Depending on the classification, cleanroom air changes occur between 10 to more than 600 times an hour. The team installed recirculating fans in the mechanical room and eight HEPA units in each cleanroom. Additional ductwork supported low wall returns. The cleanroom uses a validated environmental monitoring system (EMS) that monitors, tabulates, and records all of the cleanrooms' environmental parameters.

Finding historical documents on original building design was an essential step

Factor measures various parameters including temperature, humidity, and gas levels in its equipment that tie back to metrics necessary for FDA reporting and auditing. Wise installed six different process gases in the cleanroom facility, bringing them from the mechanical room into ceiling panels in the cleanrooms with quick disconnects so that they're easy to plug in as needed. Wise also installed liquid nitrogen distribution to service the cleanrooms' multiple cryo freezers. The point of generation is in the mechanical room, and the nitrogen distributes out to the support areas. Validation of the facility is in process.

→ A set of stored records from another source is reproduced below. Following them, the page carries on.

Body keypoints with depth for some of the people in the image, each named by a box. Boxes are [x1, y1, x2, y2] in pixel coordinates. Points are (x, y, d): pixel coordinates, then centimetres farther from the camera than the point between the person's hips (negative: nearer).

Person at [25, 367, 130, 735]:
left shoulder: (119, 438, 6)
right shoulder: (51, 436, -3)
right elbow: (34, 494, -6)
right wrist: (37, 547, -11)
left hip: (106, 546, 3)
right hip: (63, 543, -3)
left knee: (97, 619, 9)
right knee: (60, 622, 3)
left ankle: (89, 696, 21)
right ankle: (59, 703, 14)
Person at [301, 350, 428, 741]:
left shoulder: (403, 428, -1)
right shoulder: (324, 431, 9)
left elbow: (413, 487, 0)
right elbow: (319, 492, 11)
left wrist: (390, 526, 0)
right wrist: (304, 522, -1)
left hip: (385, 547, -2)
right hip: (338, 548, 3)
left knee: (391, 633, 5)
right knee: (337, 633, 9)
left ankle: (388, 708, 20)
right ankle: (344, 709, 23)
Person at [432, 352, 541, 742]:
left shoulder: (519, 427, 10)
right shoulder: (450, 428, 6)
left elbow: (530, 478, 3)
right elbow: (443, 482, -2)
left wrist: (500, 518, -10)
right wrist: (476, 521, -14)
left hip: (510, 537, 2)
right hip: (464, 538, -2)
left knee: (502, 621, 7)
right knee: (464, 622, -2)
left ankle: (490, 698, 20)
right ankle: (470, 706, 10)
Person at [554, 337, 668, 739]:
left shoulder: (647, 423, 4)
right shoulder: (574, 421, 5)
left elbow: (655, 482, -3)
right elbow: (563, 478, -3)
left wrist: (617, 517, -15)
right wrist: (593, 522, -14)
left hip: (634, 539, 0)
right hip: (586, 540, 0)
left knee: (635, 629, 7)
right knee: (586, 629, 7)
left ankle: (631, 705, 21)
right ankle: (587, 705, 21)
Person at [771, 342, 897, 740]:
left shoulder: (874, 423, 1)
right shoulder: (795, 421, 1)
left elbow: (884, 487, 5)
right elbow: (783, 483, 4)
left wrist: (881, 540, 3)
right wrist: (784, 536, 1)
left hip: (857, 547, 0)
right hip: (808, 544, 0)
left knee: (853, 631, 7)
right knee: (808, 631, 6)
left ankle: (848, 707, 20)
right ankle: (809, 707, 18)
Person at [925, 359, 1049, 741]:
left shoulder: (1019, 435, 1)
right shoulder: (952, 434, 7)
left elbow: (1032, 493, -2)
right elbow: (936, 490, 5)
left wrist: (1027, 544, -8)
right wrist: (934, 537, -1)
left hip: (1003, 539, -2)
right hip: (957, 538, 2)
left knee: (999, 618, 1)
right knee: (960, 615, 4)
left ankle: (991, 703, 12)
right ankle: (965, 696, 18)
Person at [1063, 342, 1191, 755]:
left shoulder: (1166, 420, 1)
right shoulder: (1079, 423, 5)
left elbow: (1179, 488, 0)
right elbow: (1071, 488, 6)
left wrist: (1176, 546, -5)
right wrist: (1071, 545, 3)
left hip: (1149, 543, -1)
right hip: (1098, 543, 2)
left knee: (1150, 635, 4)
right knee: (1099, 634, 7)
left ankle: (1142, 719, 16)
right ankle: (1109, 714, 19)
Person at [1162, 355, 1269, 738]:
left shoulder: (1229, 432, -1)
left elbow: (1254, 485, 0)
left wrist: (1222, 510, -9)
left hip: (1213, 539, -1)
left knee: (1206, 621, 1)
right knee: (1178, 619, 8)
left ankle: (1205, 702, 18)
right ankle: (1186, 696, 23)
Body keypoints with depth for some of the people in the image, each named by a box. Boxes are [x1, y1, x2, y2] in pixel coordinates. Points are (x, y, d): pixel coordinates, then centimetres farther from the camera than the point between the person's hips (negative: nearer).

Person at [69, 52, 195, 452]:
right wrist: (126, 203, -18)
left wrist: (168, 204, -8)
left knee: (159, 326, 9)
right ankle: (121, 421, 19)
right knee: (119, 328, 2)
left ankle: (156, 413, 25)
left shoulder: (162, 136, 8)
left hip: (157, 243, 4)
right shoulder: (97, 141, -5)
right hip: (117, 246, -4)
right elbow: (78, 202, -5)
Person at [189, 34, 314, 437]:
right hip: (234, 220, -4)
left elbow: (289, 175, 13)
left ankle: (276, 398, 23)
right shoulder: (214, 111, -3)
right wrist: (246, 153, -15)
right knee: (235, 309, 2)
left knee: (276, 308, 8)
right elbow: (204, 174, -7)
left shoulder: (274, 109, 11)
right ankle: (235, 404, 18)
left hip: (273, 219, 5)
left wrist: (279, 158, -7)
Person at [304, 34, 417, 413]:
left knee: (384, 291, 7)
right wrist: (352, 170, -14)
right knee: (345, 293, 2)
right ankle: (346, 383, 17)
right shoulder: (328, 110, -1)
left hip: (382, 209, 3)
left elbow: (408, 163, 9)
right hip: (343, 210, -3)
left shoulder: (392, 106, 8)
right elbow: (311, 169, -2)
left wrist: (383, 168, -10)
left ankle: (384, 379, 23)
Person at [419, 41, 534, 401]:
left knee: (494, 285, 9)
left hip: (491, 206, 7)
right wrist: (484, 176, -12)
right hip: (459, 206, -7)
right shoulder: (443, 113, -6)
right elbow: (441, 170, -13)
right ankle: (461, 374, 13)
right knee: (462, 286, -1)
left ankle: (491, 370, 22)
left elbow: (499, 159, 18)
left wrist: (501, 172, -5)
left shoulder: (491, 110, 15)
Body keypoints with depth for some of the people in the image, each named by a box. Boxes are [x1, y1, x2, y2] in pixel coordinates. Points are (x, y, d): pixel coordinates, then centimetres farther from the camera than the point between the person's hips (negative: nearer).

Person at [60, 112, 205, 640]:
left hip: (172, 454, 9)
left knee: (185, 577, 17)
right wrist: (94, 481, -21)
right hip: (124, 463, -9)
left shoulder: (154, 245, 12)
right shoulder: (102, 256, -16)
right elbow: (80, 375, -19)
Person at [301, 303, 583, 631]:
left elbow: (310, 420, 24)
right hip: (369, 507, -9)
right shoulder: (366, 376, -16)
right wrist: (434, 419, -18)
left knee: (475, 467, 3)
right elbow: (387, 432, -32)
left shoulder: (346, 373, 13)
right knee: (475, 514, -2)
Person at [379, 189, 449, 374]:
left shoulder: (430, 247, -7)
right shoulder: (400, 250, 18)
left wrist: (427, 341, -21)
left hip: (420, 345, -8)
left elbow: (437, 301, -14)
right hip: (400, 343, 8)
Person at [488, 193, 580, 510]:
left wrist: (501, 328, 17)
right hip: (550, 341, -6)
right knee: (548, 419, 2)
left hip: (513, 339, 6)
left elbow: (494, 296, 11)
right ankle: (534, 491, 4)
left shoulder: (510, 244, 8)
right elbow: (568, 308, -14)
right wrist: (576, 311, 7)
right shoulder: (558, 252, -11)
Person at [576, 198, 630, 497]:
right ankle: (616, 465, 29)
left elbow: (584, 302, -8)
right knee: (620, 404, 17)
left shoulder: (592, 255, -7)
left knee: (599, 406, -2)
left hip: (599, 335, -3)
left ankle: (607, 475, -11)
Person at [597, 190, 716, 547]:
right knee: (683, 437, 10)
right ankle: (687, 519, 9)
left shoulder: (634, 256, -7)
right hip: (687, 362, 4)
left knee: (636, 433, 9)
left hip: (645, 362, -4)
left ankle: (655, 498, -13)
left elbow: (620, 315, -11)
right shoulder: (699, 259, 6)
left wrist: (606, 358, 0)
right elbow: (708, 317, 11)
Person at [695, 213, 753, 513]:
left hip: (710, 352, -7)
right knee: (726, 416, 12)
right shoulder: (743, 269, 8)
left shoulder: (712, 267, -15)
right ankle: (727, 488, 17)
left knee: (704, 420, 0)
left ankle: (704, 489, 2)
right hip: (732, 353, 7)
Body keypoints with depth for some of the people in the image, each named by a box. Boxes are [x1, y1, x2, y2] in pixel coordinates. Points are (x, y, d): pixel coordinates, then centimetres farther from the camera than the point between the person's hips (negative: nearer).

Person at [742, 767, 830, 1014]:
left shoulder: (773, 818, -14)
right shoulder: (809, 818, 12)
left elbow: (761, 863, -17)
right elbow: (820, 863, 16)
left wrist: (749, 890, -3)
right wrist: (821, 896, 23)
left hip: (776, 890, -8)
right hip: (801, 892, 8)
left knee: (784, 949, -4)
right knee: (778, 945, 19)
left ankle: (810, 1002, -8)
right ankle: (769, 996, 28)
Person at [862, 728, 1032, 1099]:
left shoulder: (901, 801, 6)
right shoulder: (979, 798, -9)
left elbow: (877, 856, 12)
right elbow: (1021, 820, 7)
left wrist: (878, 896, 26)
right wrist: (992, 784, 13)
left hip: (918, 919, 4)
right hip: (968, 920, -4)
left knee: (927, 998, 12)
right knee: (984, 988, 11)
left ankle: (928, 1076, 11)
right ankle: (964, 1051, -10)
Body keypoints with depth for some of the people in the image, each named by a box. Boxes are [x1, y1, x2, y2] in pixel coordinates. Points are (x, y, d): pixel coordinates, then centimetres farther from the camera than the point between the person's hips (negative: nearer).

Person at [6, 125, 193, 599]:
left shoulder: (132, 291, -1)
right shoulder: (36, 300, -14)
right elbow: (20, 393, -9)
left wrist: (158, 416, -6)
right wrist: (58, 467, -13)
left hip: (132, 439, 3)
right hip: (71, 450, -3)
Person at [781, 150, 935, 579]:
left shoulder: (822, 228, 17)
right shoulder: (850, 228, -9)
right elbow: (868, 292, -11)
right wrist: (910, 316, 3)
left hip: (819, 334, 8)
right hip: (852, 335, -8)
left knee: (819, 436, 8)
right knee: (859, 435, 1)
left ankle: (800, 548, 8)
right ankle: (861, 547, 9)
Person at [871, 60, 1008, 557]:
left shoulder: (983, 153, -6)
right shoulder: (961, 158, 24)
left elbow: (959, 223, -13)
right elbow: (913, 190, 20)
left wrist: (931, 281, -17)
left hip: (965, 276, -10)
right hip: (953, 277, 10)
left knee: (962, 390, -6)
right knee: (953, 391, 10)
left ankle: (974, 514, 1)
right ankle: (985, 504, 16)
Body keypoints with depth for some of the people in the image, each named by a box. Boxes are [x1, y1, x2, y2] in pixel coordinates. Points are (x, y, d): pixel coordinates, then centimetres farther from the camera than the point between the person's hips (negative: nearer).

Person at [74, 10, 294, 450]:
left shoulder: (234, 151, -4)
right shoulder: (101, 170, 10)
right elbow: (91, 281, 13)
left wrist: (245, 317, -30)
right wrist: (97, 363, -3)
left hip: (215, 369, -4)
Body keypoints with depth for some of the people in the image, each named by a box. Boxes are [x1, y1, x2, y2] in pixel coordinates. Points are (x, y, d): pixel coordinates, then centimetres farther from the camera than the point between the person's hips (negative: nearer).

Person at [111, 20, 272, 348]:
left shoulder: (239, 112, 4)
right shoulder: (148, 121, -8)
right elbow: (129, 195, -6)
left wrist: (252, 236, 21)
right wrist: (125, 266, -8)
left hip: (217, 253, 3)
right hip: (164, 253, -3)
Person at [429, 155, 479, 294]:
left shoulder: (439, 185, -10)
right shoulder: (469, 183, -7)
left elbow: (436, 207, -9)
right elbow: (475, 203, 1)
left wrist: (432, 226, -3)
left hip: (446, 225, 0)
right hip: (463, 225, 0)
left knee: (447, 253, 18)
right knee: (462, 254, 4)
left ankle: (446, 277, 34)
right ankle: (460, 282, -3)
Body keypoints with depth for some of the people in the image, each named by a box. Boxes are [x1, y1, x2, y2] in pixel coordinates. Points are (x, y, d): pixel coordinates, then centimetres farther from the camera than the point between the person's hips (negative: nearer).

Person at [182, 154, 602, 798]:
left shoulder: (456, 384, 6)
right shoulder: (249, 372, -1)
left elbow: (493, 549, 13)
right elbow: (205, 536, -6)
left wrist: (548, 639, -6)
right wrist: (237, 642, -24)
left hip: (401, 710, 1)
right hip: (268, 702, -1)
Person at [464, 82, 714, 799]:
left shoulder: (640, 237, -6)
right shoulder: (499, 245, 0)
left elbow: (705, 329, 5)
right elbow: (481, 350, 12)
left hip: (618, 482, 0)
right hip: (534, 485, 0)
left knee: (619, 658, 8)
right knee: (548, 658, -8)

Factor's cleanroom has undergone general lab commissioning functionality testing. It has had particle counting completed and documented by AABC Certification and Testing, and has HEPA certifications.

Finally, amid the myriad challenges Factor and its design construction team faced was the COVID-19 global pandemic. Construction was starting as the country began locking down. "Our cleanroom construction took place at a time of great uncertainty worldwide. Throughout construction, Wise upheld rigid safety protocols, and its use of digital 3D tools facilitated the safe continuation of the project," said Angel.

As a result, Wise successfully brought the project to completion, allowing Factor to begin planning for its use before the end of the year.